London’s excellently written novel depicts the transformation of the dog Buck from a domestic dog into one who feels the call of the wild and eventually follows it back to a more primitive yet also more attuned state of wildness. London does a great job of showing how and why wildness is such a strong pull for Buck. Buck works for various masters, pulling sled teams across Alaska and coming to dominate his fellow dogs through a series of rivalries and devotion to the work.
However, at some points in the novel I found myself disagreeing with London’s portrayal and glamorization of wildness. When Buck learns to steal food from one of his masters, London describes his theft as a “capacity to adjust himself to changing conditions” and marking “the decay or going to pieces of his moral nature, a vain thing and a handicap in the ruthless struggle for existence.” I found this view a little extreme, as one does not have to give up morality, one should stay upright even if ones does ultimately have to survive.

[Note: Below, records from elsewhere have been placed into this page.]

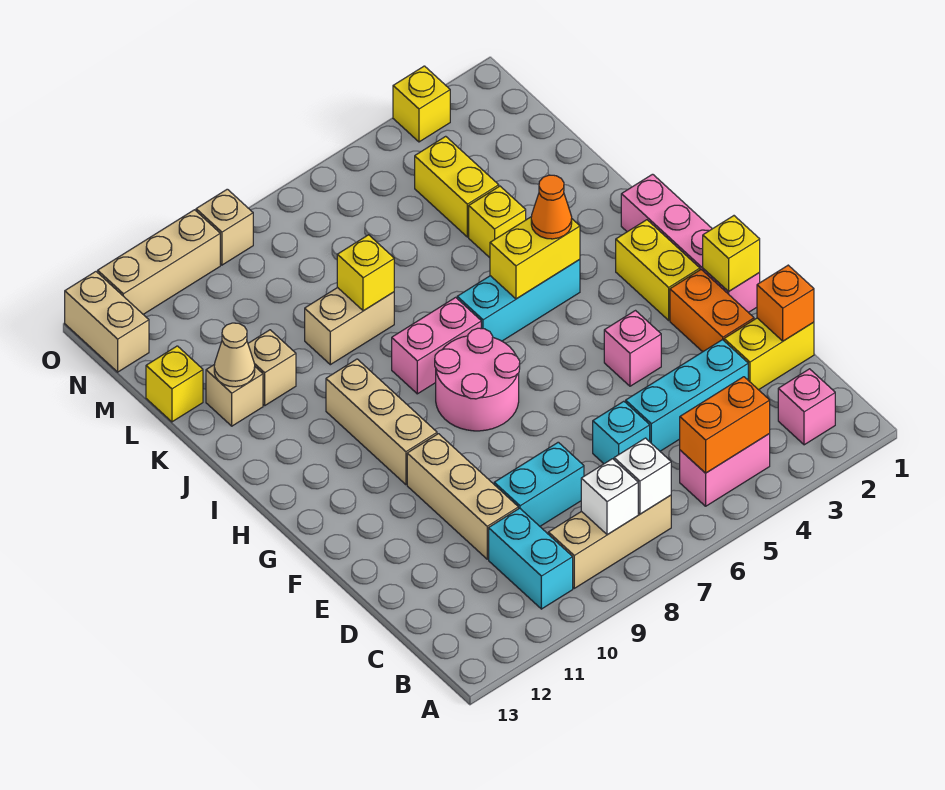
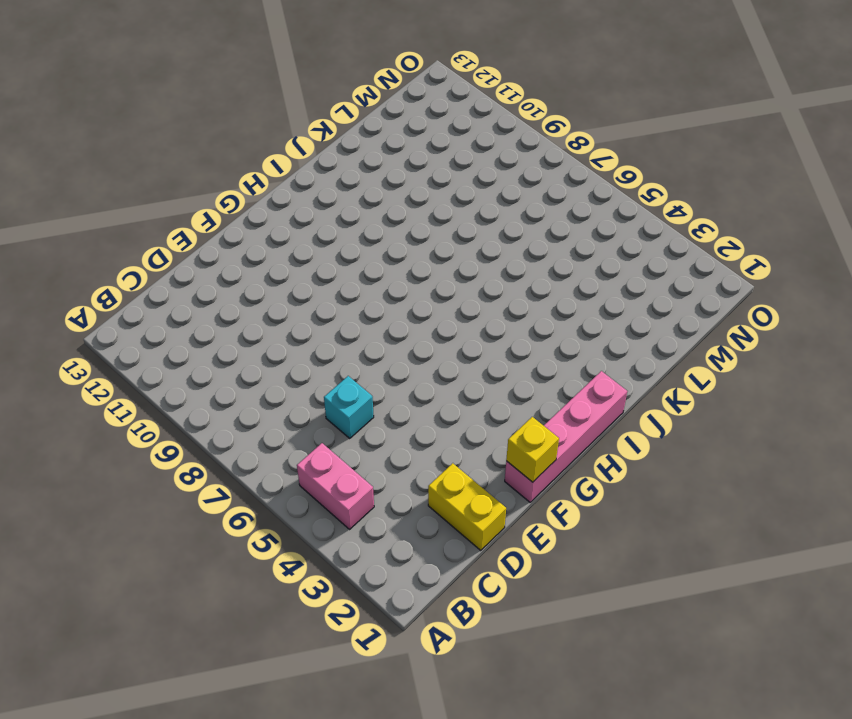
none -> pink brick B2 level 1
none -> tan brick B7:B9 level 1
none -> cyan brick B10:C10 level 1
none -> cyan brick D3:D5 level 1

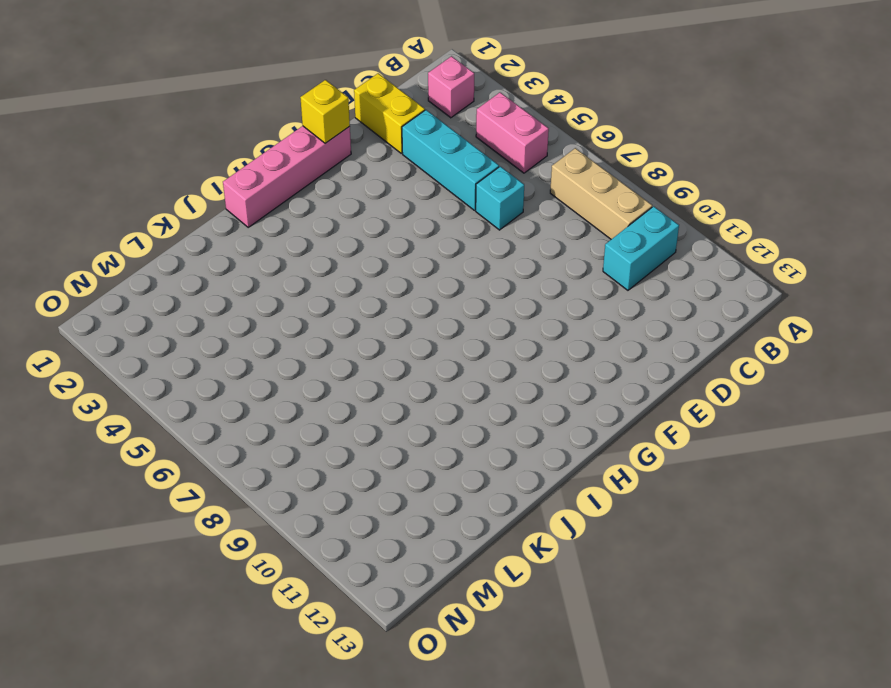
none -> cyan brick D8:D9 level 1
none -> tan brick D10:F10 level 1
none -> orange brick E2:F2 level 1
none -> pink brick F4 level 1

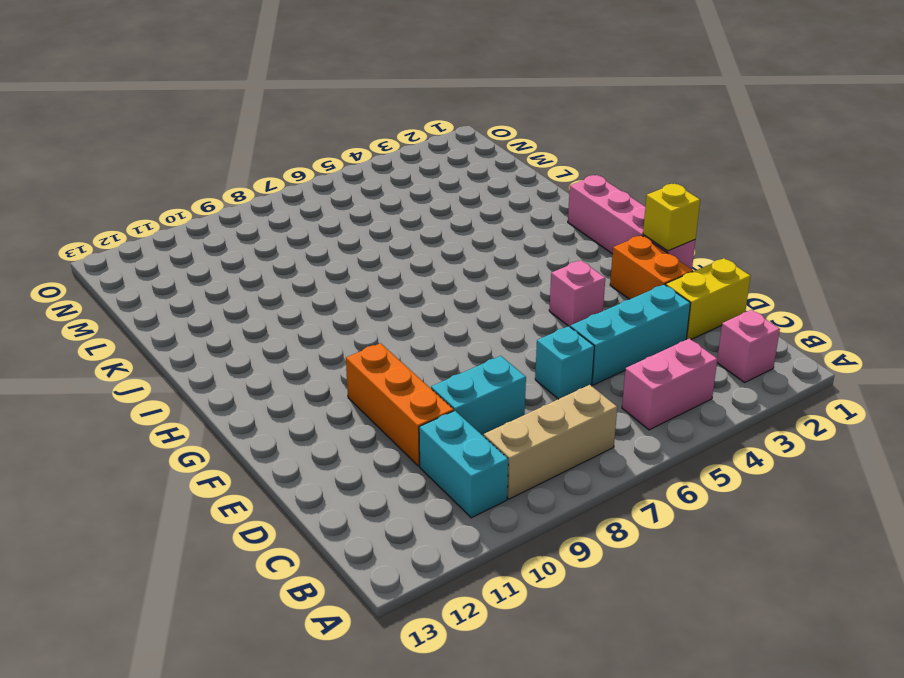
orange brick D10:F10 level 1 -> tan brick D10:F10 level 1
none -> yellow brick G2:H2 level 1
none -> pink round brick G7:H8 level 1
none -> tan brick G10:I10 level 1
none -> cyan brick I4:I6 level 1

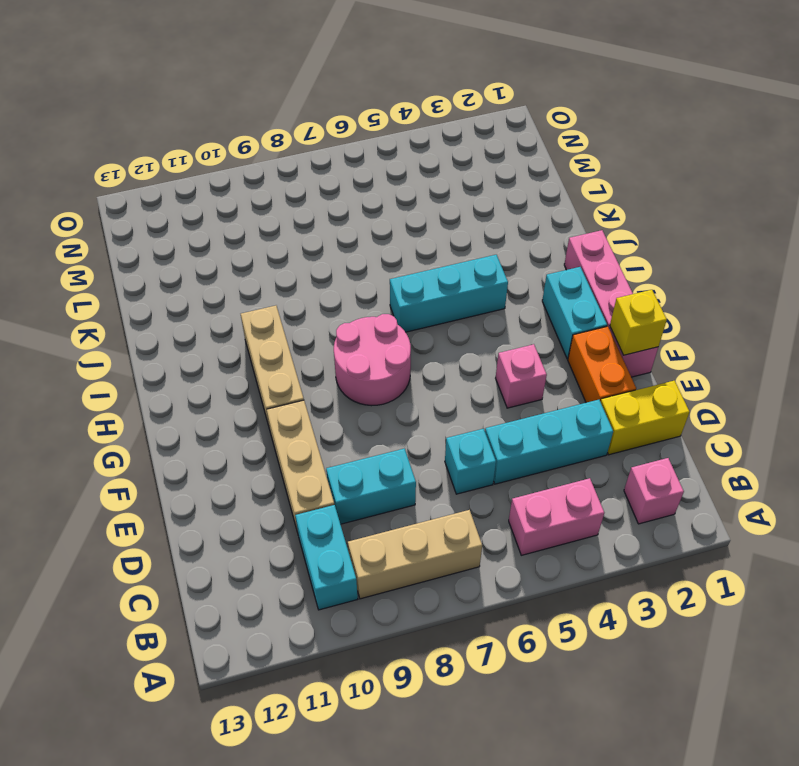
cyan brick G2:H2 level 1 -> yellow brick G2:H2 level 1
none -> pink brick I7:I8 level 1
none -> yellow brick K4 level 1
none -> tan brick K8:K9 level 1
none -> tan brick K11 level 1

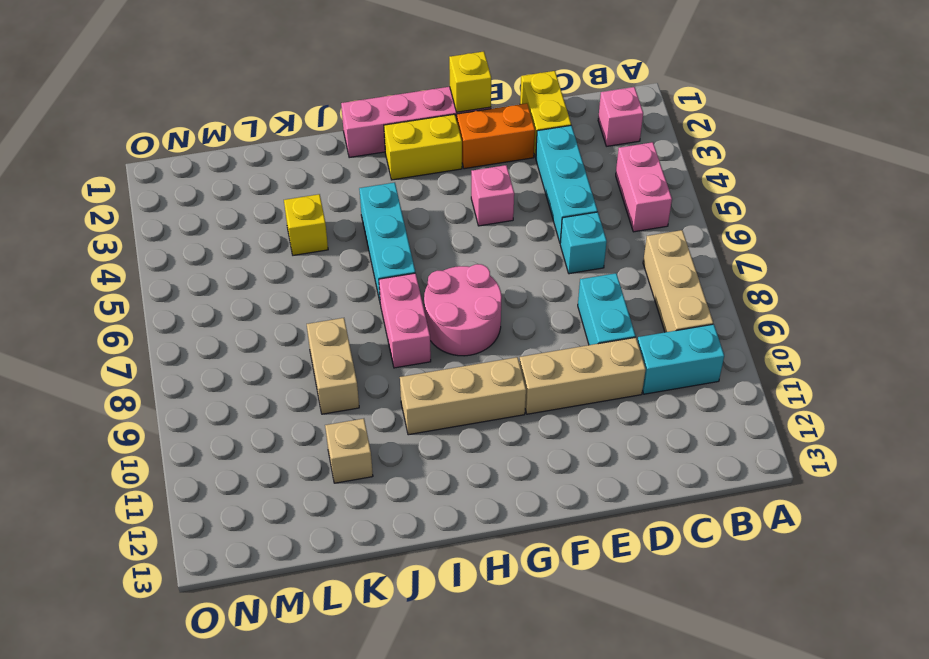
none -> tan brick K12 level 1
none -> yellow brick L4:M4 level 1
none -> yellow brick L13 level 1
none -> tan brick N13:O13 level 1

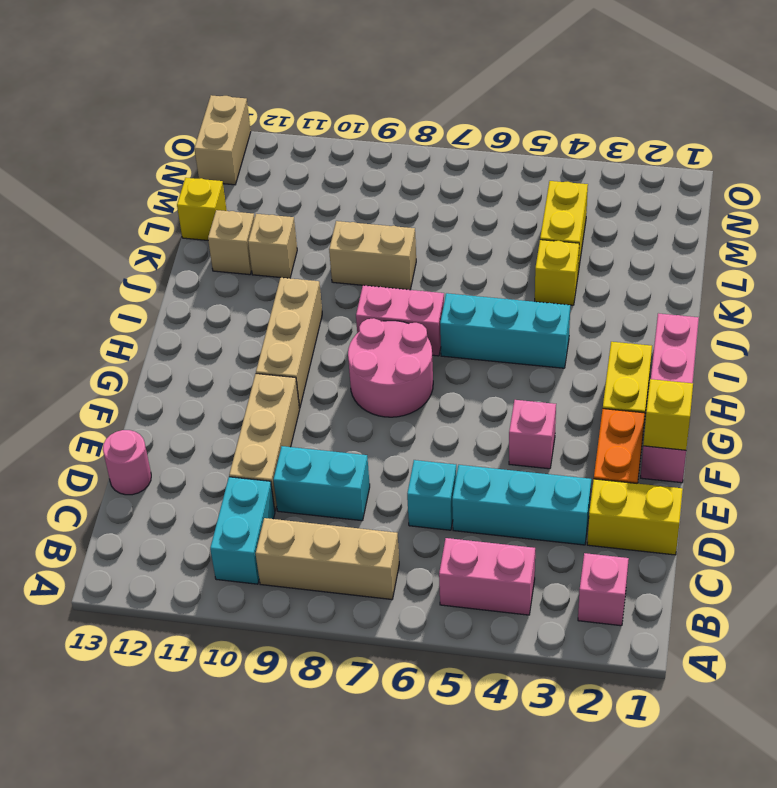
pink round brick D13 level 1 -> none
none -> yellow brick O3 level 1
none -> tan brick O9 level 1
none -> tan brick O10:O12 level 1
none -> orange brick B4:B5 level 2

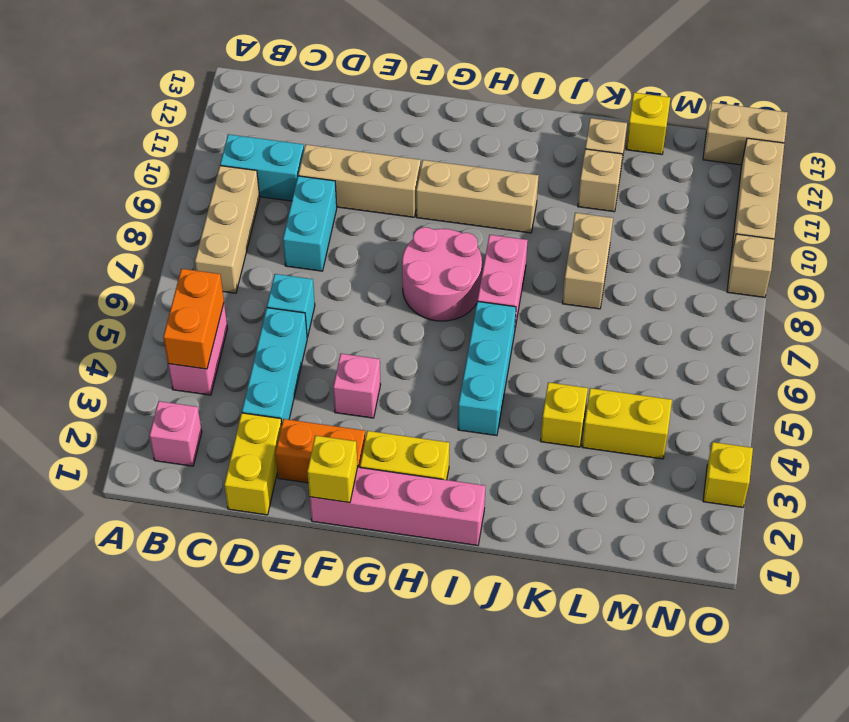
none -> white brick B7 level 2
none -> white brick B8 level 2
none -> orange brick D1 level 2
none -> yellow brick I4:I5 level 2

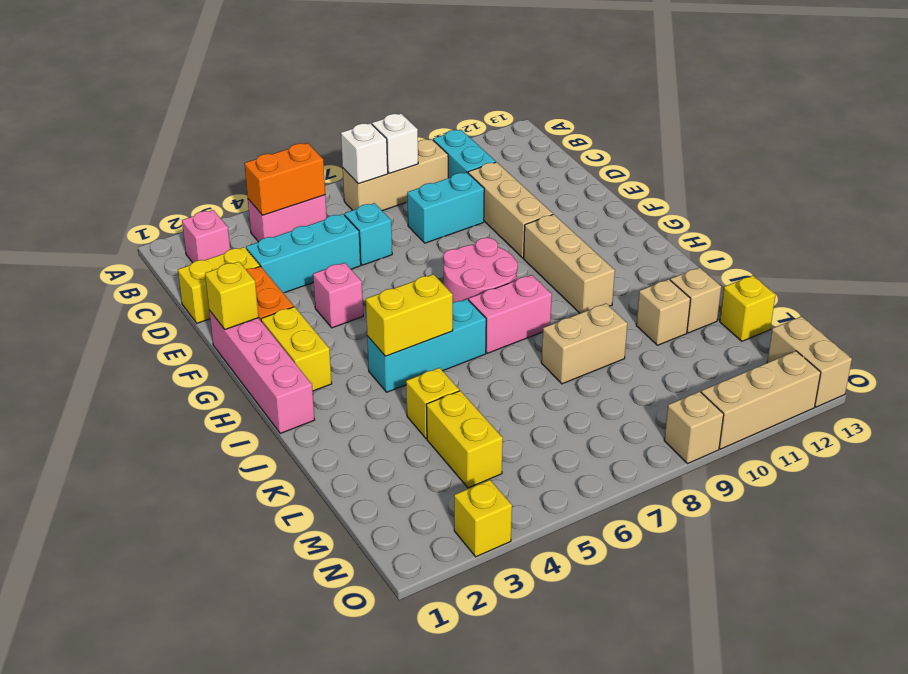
none -> orange brick D1 level 2
none -> yellow brick K8 level 2
none -> tan cone K12 level 2
none -> orange cone I4 level 3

Nevertheless, London makes wildness fascinating, portraying Buck with his last master as “a thing of the wild, come in from the wild…rather than a dog of the soft Southland stamped with the marks of generations of civilization.” By the end of the novel, Buck goes out on his own, leaving his master’s camp to hunt moose across the forests and communing with wild wolves. When he returns, he finds Indians have killed his master and his team, so Buck savagely kills the Indians. He ends up calling the wolves his brothers and going off to live with them. The legend of Buck stays with the Indians, they “are afraid of this Ghost Dog, for it has cunning greater than they, stealing from their camps in fierce winters, robbing their traps, slaying their dogs, and defying their bravest hunters.” Ultimately, the novel tells a captivating adventure story of a dog’s life working and living in Alaska, close to his primitive roots, even if London makes the supposedly timeless law of “kill or be killed” somewhat overdone and unrealistic.